Second, we iteratively include several other contextual variables and
logged versions to assess the robustness of the results. But because it
is nearly impossible to establish a complete list of confounding
variables, we quantify the potential impact of unobserved confounds
(Table 3; impact threshold).28 For instance, the
necessary impact of such a confound for air pollution would be 0.043,
that is, to invalidate the variable’s inference on the outbreak rate, a
confounding variable would have to be correlated with both the outbreak
rate and air pollution at \(\sqrt{0.043}=0.207\). Next, to alleviate
concerns that some counties are omitted from the analysis because they
are not yet affected by the virus,24 we ask how many
counties would have to be replaced with unobserved cases for which the
null hypothesis is true (i.e., a contextual variables has no influence
on the outbreak rate) in order to invalidate the
inference.28 As Table 3 (confound threshold) shows,
43.962% of the counties would have to be replaced with counties for
which the effect is zero in order to invalidate the influence of air
pollution. In summary, it can be claimed that the influence of the
identified contextual variables on the pandemic is reasonably robust.

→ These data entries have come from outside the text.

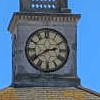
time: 2:40
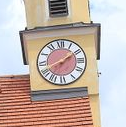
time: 1:41
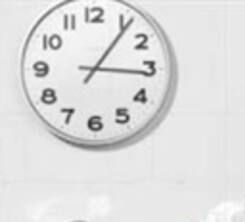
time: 3:06
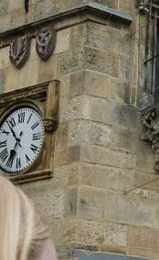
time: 6:53
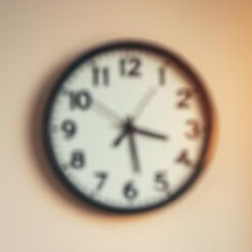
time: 3:28
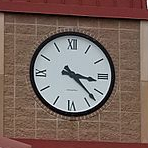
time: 3:22
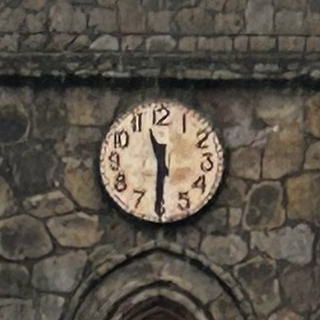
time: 11:30
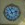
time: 11:12
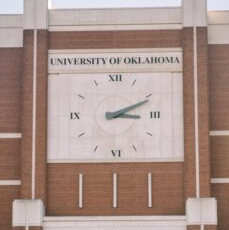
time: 3:11
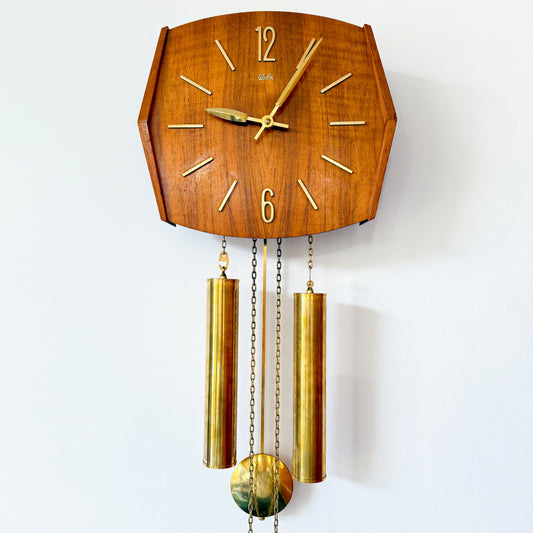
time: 9:05
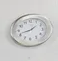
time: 1:42
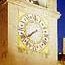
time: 7:39
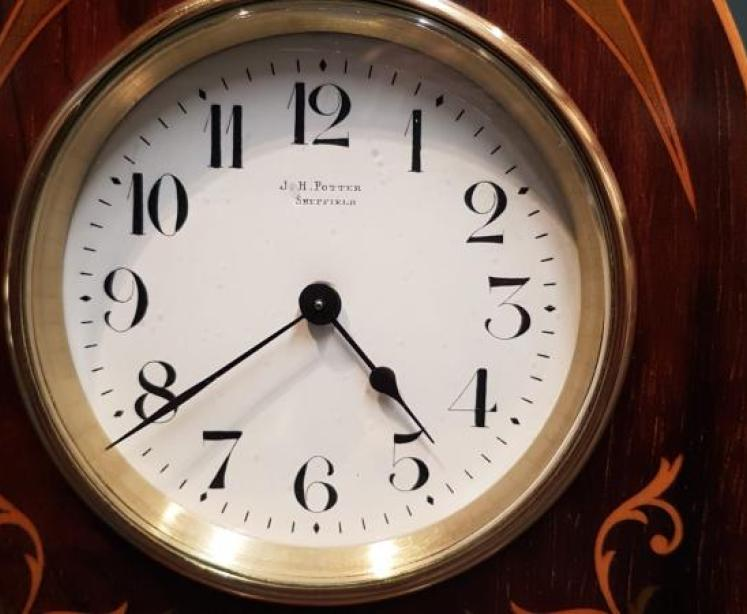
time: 4:39
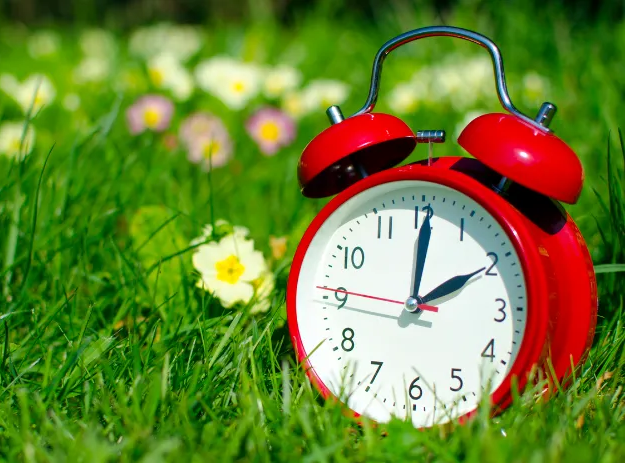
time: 2:00
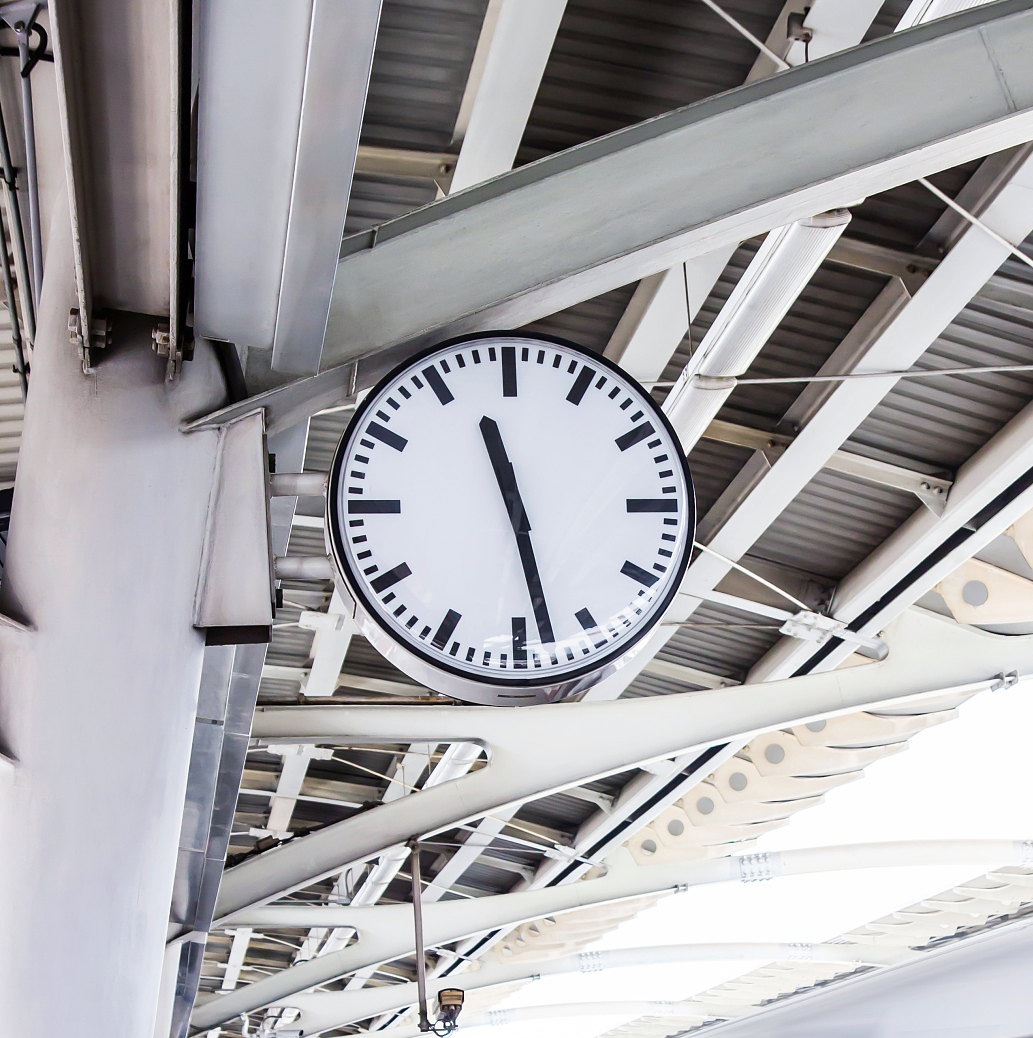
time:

Third, a potential omission of relevant variables can lead to
multicollinearity issues, which are generally a serious problem in
epidemiological studies.29 Even though HLM 7.03 checks
for multicollinearity, we conduct several additional diagnostics to
eliminate any potential issues. In the inter-item correlation matrix
(Table 2), the average (absolute) correlation is 0.172, and the highest
correlation is 0.754, which is below the typical cutoff of 0.8. Most
high correlations exist between racial composition and income and
education. Additionally, we conduct a linear regression analysis at
level 1 in IBM SPSS 26 (R 2 = 0.495; without
variable math grade; pairwise exclusion of missing values), and find
that the variable inflation factor (VIF) never exceeds the threshold of
5 (highest being nonproficiency in English, 4.024). The
variance-decomposition matrix also does not show any groups of
predictors with high values.
Fourth, we rerun our model excluding the 23 counties of the New York
metropolitan area. As a COVID-19 hotspot, they could unduly influence
our analysis. All signs remain the same, and the following coefficients
gain significance: household income (p = 0.009); persons under 18
years (p = 0.038).
Fifth, because there is no statistically correct choice for centering
decisions in multi-level models30, we retest our model
with raw values. With the exception of the variable collectivism losing
statistical significance (p = 0.711), the results are fully
consistent with the group- and grand-mean centered predictors in Table
3.
Lastly, we are aware that an accurate estimation and comparison of the
outbreak rate across units depends on similar testing strategies, test
sensitivities, specificities, and reporting of tests performed vs.
individuals tested.10,31 Even within the U.S., some
states report tests performed and others individuals
tested.31 The number of tests administered and the
number of confirmed cases therefore correlates to varying extents across
states.32 By using a multi-level model, we aim to
accommodate such differences between states.